=== Supplied text ===
# no market for comic science fiction in the UK since douglas adams



## carey (Jul 22, 2014)

I just got a rejection. A nice polite rejection about which I have no complaints, especially since the turnaround between submission and rejection was less than 24 hours, which was awesome, and it had comments on my story too, I am so lucky in this regard I can hardly credit it.
What worries me about it is that the rejecting agent said there was no market for my book, being as it is comic science fiction.
So um, what now? Can I argue with the opinion of someone who deals with the UK publishing business professionally? I think not.
So I have one finished book, one almost finished sequal with setup for two more books, and they appear to have nowhere to go.
Self publishing isn't an option, as soon as book one gets an ISBN my chances of paper publication for the series are blown. I like that less than the option of just shelving the project.


----------



## Bishop (Jul 22, 2014)

Just keep submitting. One person's opinion on that might not necessarily be the truth. He might have rejected it out of hand just because that's not their market, but that doesn't mean there's not another publisher who will take the work.

Just remember:
The Beatles were rejected by record companies saying that no one would listen to their work.


----------



## Greimour (Jul 22, 2014)

carey said:


> I just got a rejection. A nice polite rejection about which I have no complaints, especially since the turnaround between submission and rejection was less than 24 hours, which was awesome, and it had comments on my story too, I am so lucky in this regard I can hardly credit it.
> What worries me about it is that the rejecting agent said there was no market for my book, being as it is comic science fiction.
> So um, what now? Can I argue with the opinion of someone who deals with the UK publishing business professionally? I think not.



I agree with Bishop. 

Agatha Christie suffered 5 years of rejections before she was published. Earning $2billion since then...

C.S Lewis received more rejections than he counted before Chronicles of Narnia got published and went on to sell over 100million copies...

=== Available data ===

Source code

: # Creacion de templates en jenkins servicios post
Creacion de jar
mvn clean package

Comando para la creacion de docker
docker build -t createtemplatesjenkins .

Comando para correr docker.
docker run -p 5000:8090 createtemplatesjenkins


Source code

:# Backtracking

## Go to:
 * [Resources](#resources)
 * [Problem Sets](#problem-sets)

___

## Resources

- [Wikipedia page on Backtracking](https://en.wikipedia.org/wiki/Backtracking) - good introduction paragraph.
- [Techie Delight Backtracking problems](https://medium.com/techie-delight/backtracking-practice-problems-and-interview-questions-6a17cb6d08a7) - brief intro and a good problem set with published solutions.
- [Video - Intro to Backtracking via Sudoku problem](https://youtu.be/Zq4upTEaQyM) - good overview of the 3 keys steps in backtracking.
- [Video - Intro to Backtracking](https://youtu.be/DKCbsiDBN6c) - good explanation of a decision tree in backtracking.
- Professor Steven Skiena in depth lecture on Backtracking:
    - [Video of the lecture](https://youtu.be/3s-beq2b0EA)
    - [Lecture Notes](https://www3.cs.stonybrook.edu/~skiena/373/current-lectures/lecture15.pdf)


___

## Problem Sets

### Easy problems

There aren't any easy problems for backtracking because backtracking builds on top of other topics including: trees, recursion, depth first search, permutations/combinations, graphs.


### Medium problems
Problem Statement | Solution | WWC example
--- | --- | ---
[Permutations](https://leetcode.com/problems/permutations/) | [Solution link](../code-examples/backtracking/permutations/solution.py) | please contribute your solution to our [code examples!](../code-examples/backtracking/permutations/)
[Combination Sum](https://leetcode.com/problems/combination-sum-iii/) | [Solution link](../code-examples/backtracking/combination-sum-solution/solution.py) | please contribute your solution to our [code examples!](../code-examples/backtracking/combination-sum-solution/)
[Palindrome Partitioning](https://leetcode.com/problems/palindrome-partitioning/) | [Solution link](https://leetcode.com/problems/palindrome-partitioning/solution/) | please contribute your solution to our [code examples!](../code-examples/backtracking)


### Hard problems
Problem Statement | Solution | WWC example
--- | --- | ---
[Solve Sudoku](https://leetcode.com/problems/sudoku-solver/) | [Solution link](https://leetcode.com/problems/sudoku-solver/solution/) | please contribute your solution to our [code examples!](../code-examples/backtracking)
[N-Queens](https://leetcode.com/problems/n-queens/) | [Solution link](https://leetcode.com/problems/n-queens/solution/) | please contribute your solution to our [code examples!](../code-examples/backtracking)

=== Tasks to carry out ===
1. Please translate this sentence from the forum thread on comic science fiction into Spanish: "Agatha Christie suffered 5 years of rejections before she was published."
2. List the usernames of everyone who posts in the forum thread on comic science fiction.
The material has no connection to the text.

=== Results for the exercise ===
1. Agatha Christie sufrió 5 años de rechazos antes de ser publicada.

2. carey, Bishop, Greimour